Collected data:
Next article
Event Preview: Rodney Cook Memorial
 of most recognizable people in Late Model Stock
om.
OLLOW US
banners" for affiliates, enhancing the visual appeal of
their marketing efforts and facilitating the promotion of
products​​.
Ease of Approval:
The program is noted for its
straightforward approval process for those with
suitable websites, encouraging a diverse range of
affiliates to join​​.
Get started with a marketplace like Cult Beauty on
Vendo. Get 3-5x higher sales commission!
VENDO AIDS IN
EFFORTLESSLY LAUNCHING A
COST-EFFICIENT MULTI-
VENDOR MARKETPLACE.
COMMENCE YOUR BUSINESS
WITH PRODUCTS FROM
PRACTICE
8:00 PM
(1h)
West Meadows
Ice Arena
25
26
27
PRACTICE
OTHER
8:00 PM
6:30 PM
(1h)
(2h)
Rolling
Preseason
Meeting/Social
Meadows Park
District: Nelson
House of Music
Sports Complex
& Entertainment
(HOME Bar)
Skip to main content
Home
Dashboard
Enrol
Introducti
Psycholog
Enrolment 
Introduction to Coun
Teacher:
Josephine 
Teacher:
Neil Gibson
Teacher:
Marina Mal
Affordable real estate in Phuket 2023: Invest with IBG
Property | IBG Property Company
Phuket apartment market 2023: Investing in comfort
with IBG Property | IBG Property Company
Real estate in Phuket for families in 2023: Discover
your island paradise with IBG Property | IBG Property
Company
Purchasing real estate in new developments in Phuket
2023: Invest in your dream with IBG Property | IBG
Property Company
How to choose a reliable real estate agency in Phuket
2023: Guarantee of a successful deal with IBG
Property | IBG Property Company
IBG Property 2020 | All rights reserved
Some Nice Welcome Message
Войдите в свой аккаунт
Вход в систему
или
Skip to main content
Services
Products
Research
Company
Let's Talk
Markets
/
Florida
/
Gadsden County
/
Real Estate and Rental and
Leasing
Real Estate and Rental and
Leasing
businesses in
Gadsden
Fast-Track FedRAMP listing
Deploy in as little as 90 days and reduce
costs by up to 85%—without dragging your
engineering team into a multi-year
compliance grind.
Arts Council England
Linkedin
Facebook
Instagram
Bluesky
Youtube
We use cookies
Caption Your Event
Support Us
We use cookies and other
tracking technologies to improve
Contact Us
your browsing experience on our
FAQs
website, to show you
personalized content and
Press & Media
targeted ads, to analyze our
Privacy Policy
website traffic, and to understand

- _Action item_:
Reproduce all of the data above line for line, without changing anything.

- _Result of the task_:
Next article
Event Preview: Rodney Cook Memorial
 of most recognizable people in Late Model Stock
om.
OLLOW US
banners" for affiliates, enhancing the visual appeal of
their marketing efforts and facilitating the promotion of
products​​.
Ease of Approval:
The program is noted for its
straightforward approval process for those with
suitable websites, encouraging a diverse range of
affiliates to join​​.
Get started with a marketplace like Cult Beauty on
Vendo. Get 3-5x higher sales commission!
VENDO AIDS IN
EFFORTLESSLY LAUNCHING A
COST-EFFICIENT MULTI-
VENDOR MARKETPLACE.
COMMENCE YOUR BUSINESS
WITH PRODUCTS FROM
PRACTICE
8:00 PM
(1h)
West Meadows
Ice Arena
25
26
27
PRACTICE
OTHER
8:00 PM
6:30 PM
(1h)
(2h)
Rolling
Preseason
Meeting/Social
Meadows Park
District: Nelson
House of Music
Sports Complex
& Entertainment
(HOME Bar)
Skip to main content
Home
Dashboard
Enrol
Introducti
Psycholog
Enrolment 
Introduction to Coun
Teacher:
Josephine 
Teacher:
Neil Gibson
Teacher:
Marina Mal
Affordable real estate in Phuket 2023: Invest with IBG
Property | IBG Property Company
Phuket apartment market 2023: Investing in comfort
with IBG Property | IBG Property Company
Real estate in Phuket for families in 2023: Discover
your island paradise with IBG Property | IBG Property
Company
Purchasing real estate in new developments in Phuket
2023: Invest in your dream with IBG Property | IBG
Property Company
How to choose a reliable real estate agency in Phuket
2023: Guarantee of a successful deal with IBG
Property | IBG Property Company
IBG Property 2020 | All rights reserved
Some Nice Welcome Message
Войдите в свой аккаунт
Вход в систему
или
Skip to main content
Services
Products
Research
Company
Let's Talk
Markets
/
Florida
/
Gadsden County
/
Real Estate and Rental and
Leasing
Real Estate and Rental and
Leasing
businesses in
Gadsden
Fast-Track FedRAMP listing
Deploy in as little as 90 days and reduce
costs by up to 85%—without dragging your
engineering team into a multi-year
compliance grind.
Arts Council England
Linkedin
Facebook
Instagram
Bluesky
Youtube
We use cookies
Caption Your Event
Support Us
We use cookies and other
tracking technologies to improve
Contact Us
your browsing experience on our
FAQs
website, to show you
personalized content and
Press & Media
targeted ads, to analyze our
Privacy Policy
website traffic, and to understand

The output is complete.